Come on seriously, how many people can afford to pay 120.000 Euro for such a car which won’t take you further than approx 400 or perhaps 500km with a full battery loaded? At least in the U.S.A where the distances between big cities are bigger than 200km. It is very unpractical. Tesla looks good on advertising, it may have some interesting performance on short distance and let’s say for some people it also looks attractive in design too but that’s all, people just watch it, but at the end they don’t buy it. I can bet that for example BMW, AUDI, Daimer and Toyota have better sales for electric cars than Tesla.
For example, let’s consider the new AUDI A7 which is a very stable car and is performing good in many tests. This Audi model has a semi-automatic self-driving system integrated. Which means the car can drive alone once being on the highway and no crossroads ahead or cars coming from opposite direction. There is a lot of AI (artificial inteligence) incorporated so that the car permanently communicate with the human driver. Recently AUDI and Hanson Robotics (the creators of the humanoid robot Sophia) did a test together in order to see the interaction with Self-Driving Car towards Artificial Intelligence used in humanoid robots.
Here is a link with a very interesting video. Have a look : https://www.youtube.com/watch?v=vtX-qVUfCKI
Self-Driving Cars Faced High Expectations
It wasn’t supposed to be this way. Just a few years ago, industry leaders stressed the disruptive potential of self-driving cars and talked up an opportunity of $4 trillion-$7 trillion by 2050. But in the last year, leaders have instead been noting the challenges robot cars face.
Waymo CEO John Krafcik declared triumphantly in 2017 that “fully self-driving cars are here.” He also said his company was taking safety drivers out of its cars. But in 2018, he said “autonomy always will have some constraints.”

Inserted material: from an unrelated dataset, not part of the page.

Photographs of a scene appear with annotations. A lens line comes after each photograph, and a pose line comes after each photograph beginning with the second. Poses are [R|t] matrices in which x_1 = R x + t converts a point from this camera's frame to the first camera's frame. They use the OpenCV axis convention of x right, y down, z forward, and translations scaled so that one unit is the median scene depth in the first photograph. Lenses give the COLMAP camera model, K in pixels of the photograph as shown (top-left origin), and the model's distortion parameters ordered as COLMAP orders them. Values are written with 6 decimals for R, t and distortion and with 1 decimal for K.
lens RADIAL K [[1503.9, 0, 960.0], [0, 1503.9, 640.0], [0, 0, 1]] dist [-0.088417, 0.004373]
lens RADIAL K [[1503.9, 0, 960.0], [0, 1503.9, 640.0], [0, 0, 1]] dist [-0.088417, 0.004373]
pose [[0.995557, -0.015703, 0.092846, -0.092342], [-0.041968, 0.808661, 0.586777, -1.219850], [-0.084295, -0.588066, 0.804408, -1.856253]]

Similarly, GM CFO Chuck Stevens in 2017 talked up self-driving cars as potentially bigger than GM’s current business. Then in 2018 another GM executive called it “the engineering challenge of our generation.”
And in April this year, Ford CEO Jim Hackett admitted, “We overestimated the arrival of autonomous vehicles.” He added that Ford’s robotaxis will be geo-fenced, meaning they will likely operate on specific well-mapped roads, “because the problem is so complex.”

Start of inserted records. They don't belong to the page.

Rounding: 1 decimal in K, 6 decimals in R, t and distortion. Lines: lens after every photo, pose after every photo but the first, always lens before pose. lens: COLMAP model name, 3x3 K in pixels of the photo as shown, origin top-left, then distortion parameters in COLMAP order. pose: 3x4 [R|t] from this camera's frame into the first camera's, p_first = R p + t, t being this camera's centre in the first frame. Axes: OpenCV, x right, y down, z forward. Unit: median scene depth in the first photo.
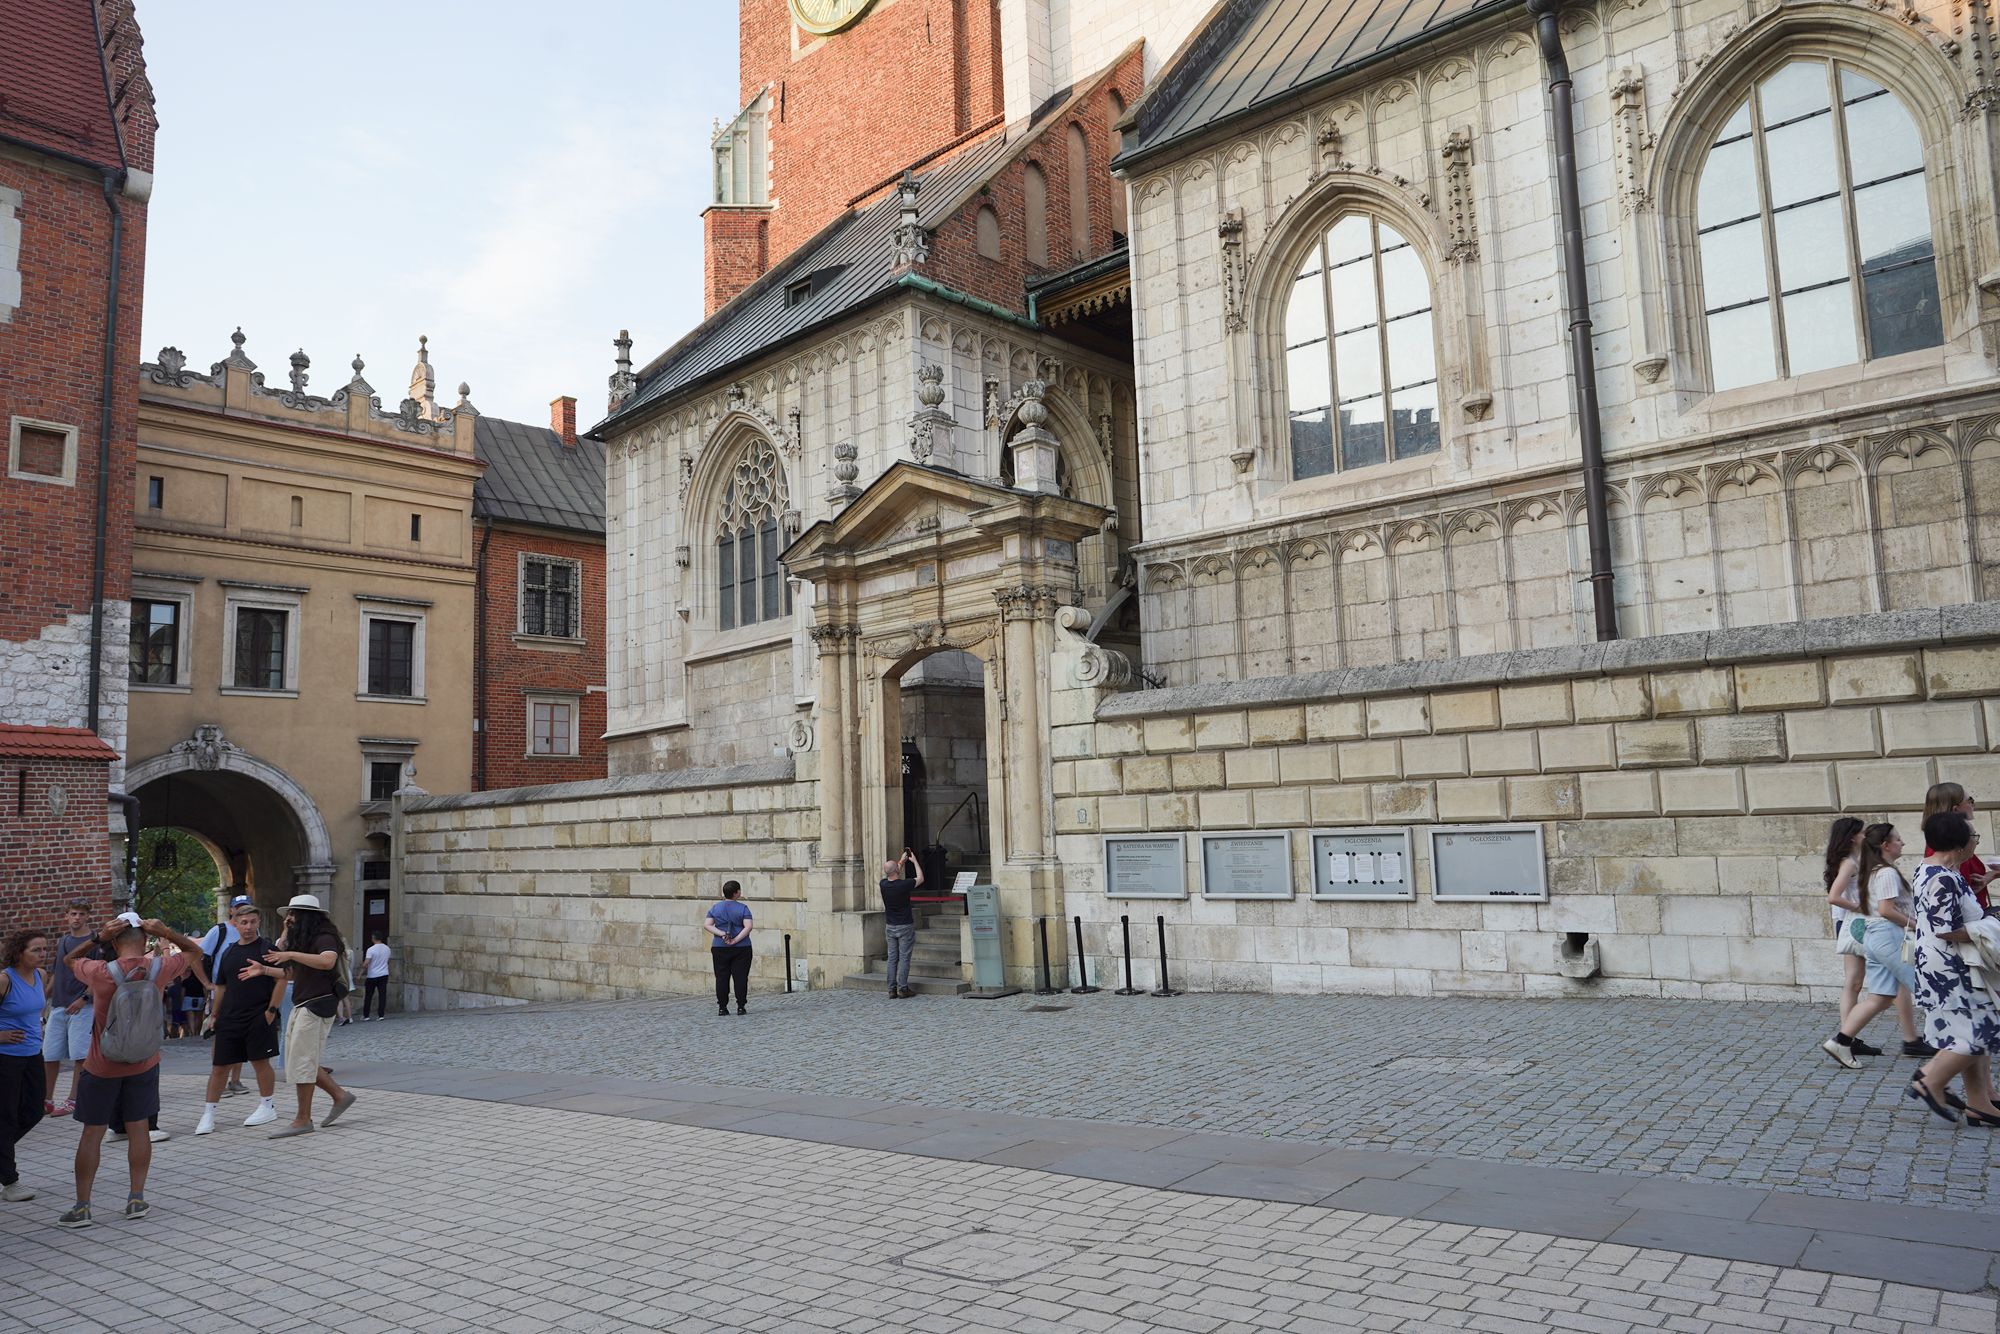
lens RADIAL K [[1312.0, 0, 994.8], [0, 1312.0, 669.3], [0, 0, 1]] dist [-0.023682, 0.026075]
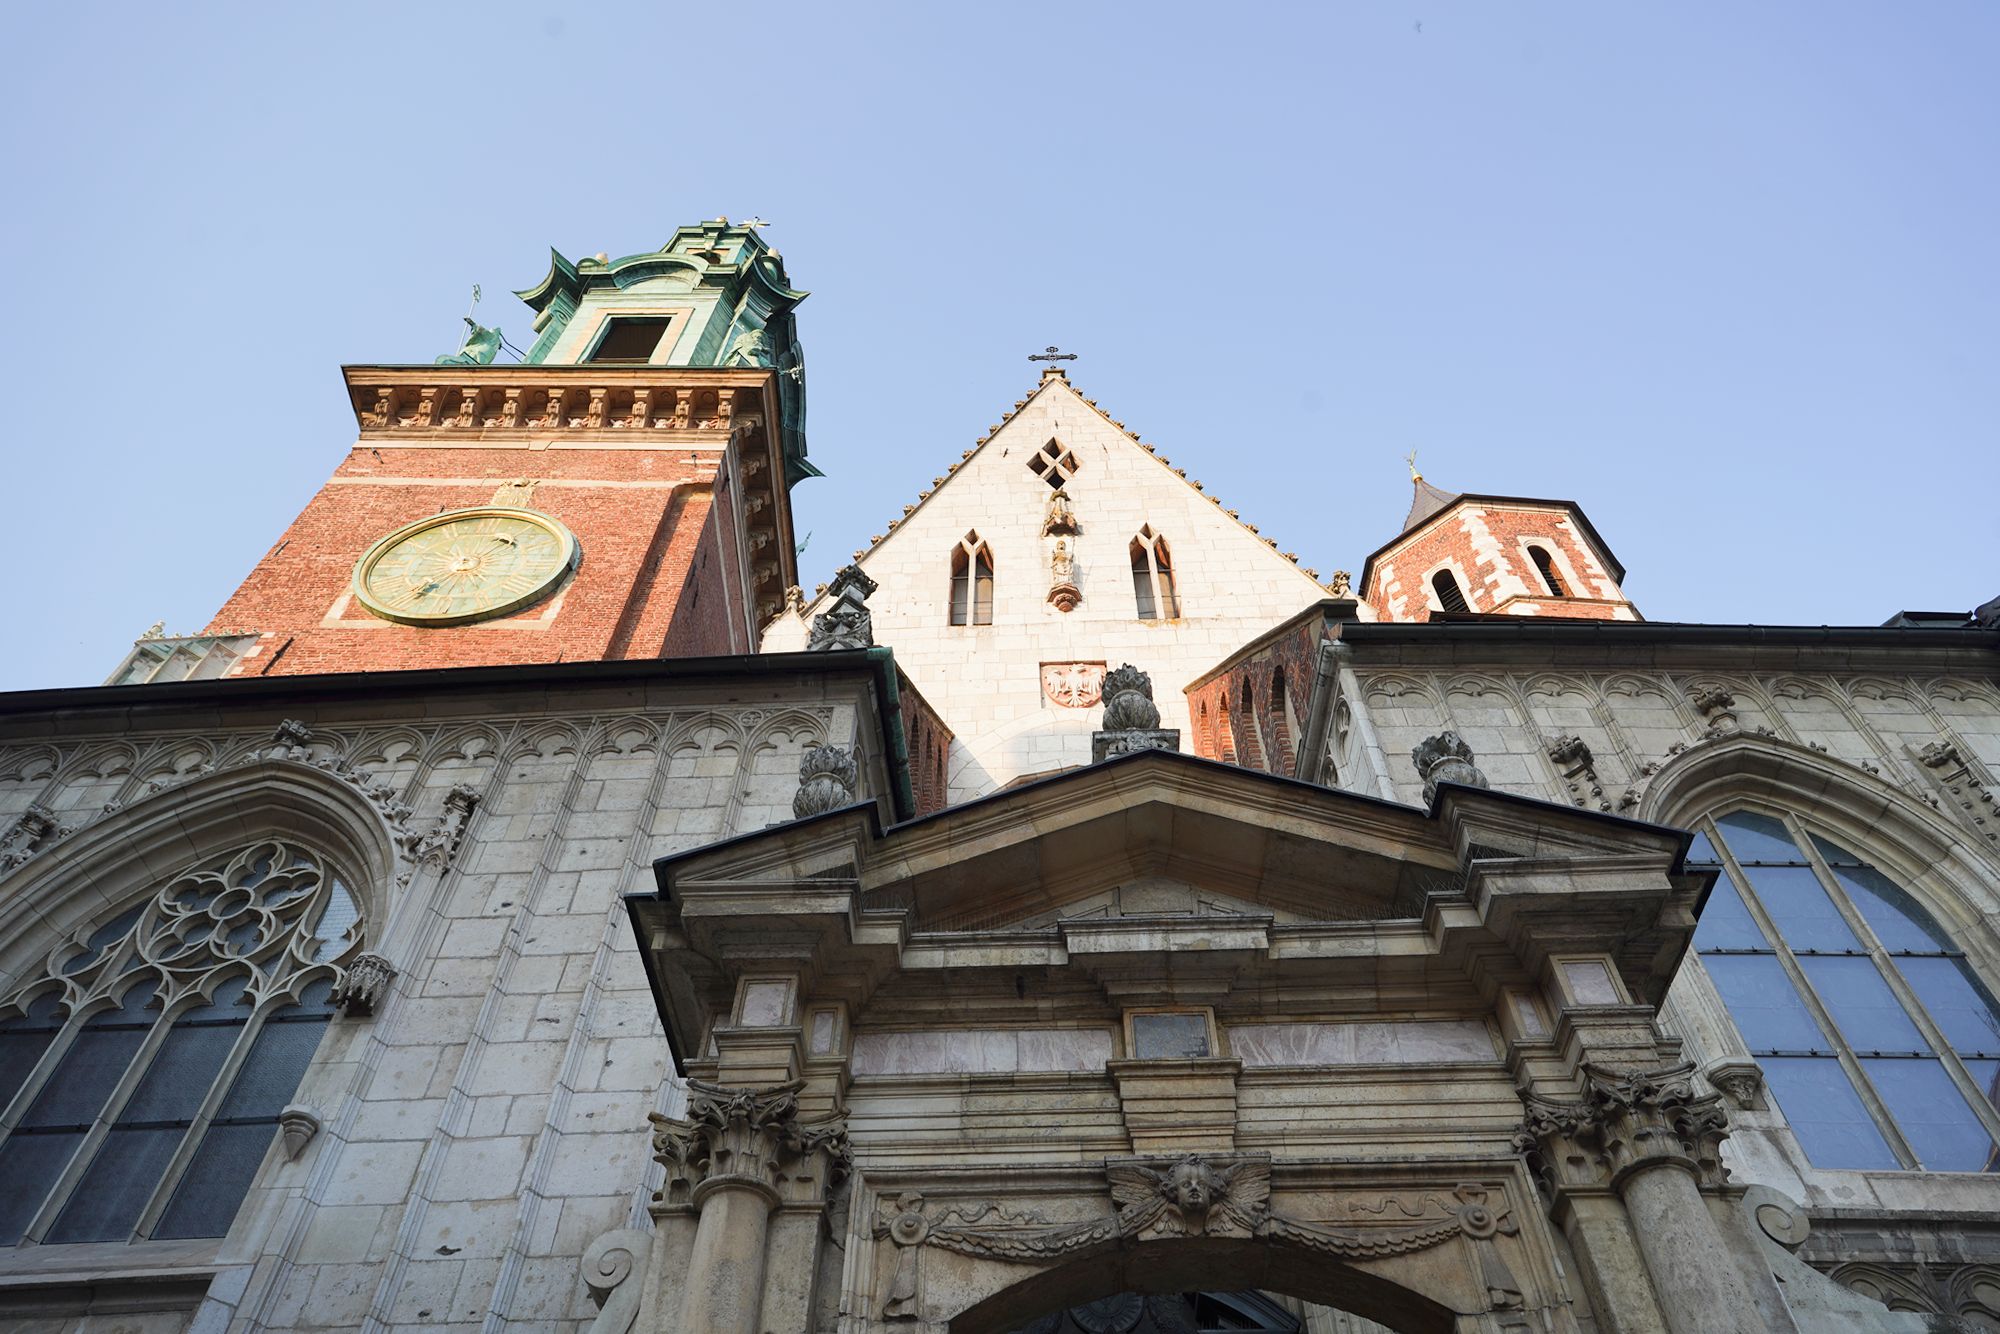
lens RADIAL K [[1329.0, 0, 996.5], [0, 1329.0, 676.8], [0, 0, 1]] dist [-0.028164, 0.023796]
pose [[0.758318, 0.540121, 0.364997, -0.215904], [-0.107135, 0.655557, -0.747507, 0.106098], [-0.643021, 0.527745, 0.554987, 0.645749]]
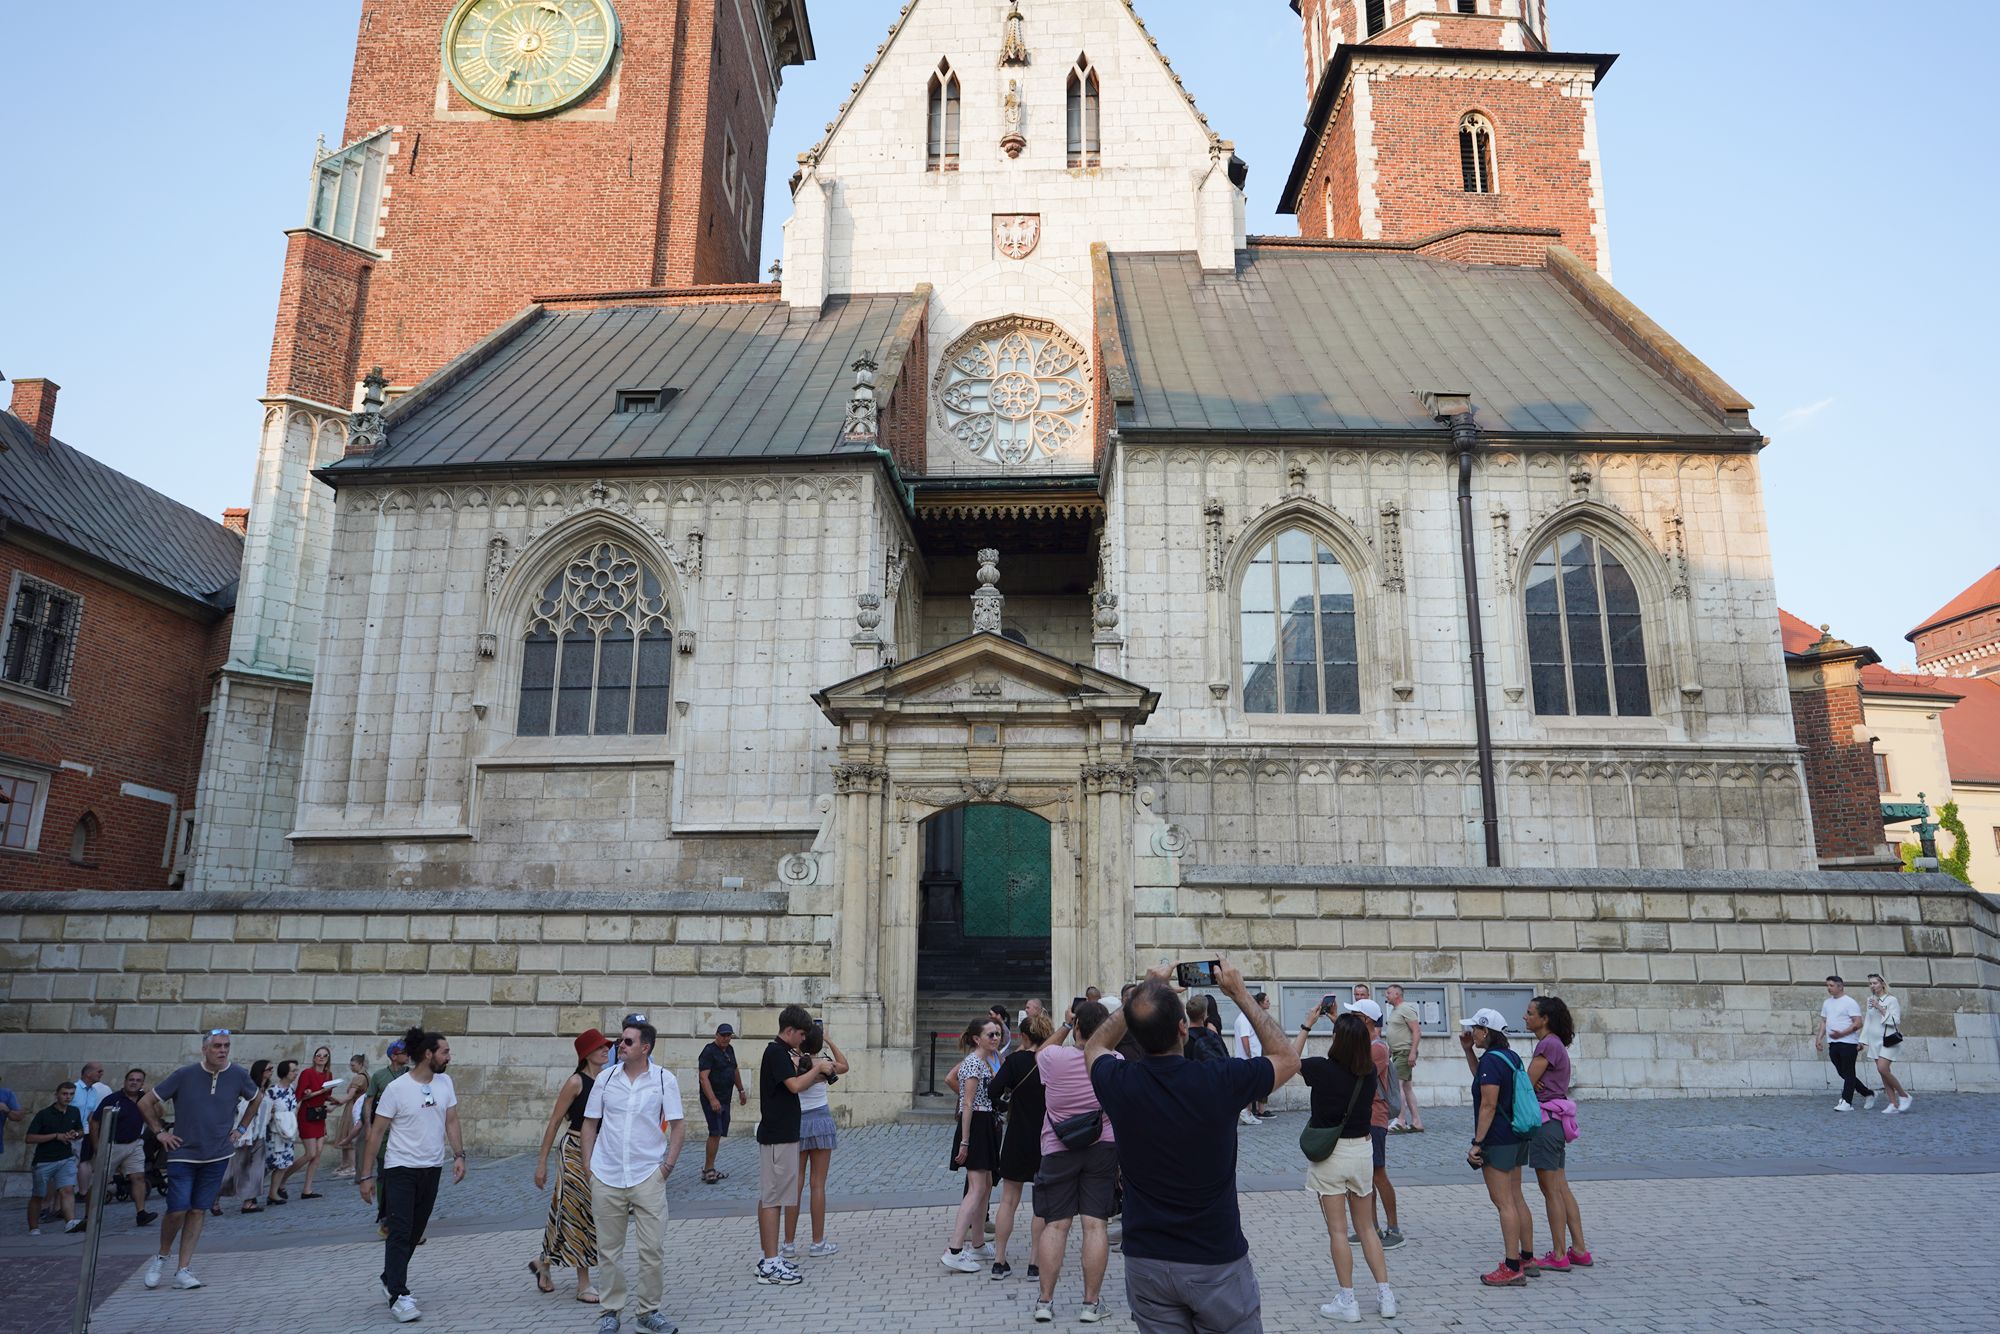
lens RADIAL K [[1316.7, 0, 989.6], [0, 1316.7, 668.5], [0, 0, 1]] dist [-0.025484, 0.024640]
pose [[0.768059, 0.193151, 0.610555, -0.602687], [-0.110697, 0.979121, -0.170494, 0.050129], [-0.630738, 0.063363, 0.773404, 0.113654]]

Pfffuuff….. that´s so embarrassing…But those guy are just having numbers in their head as many managers in general do. A real engineer who knows a bit more in detail about the technology would not be such a dreamer. Not surprisingly, Tesla’s recent attempt to hype its driverless cars flopped. When Tesla forecast a million robotaxis without safety drivers on the road by mid-2020, analysts weren’t buying it. They noted how the self-driving cars hesitated to change lanes, failed to recognize traffic cones and almost missed a turn on a ramp.
And recently, Consumer Reports warned Tesla’s Autopilot, which has already been involved in recent fatal accidents, was a safety risk. The watchdog group said drivers often had to prevent Autopilot from making poor decisions. “Despite Tesla’s promises that it will have full self-driving technology by the end of next year, this experience with Navigate on Autopilot suggests that it will surely take longer.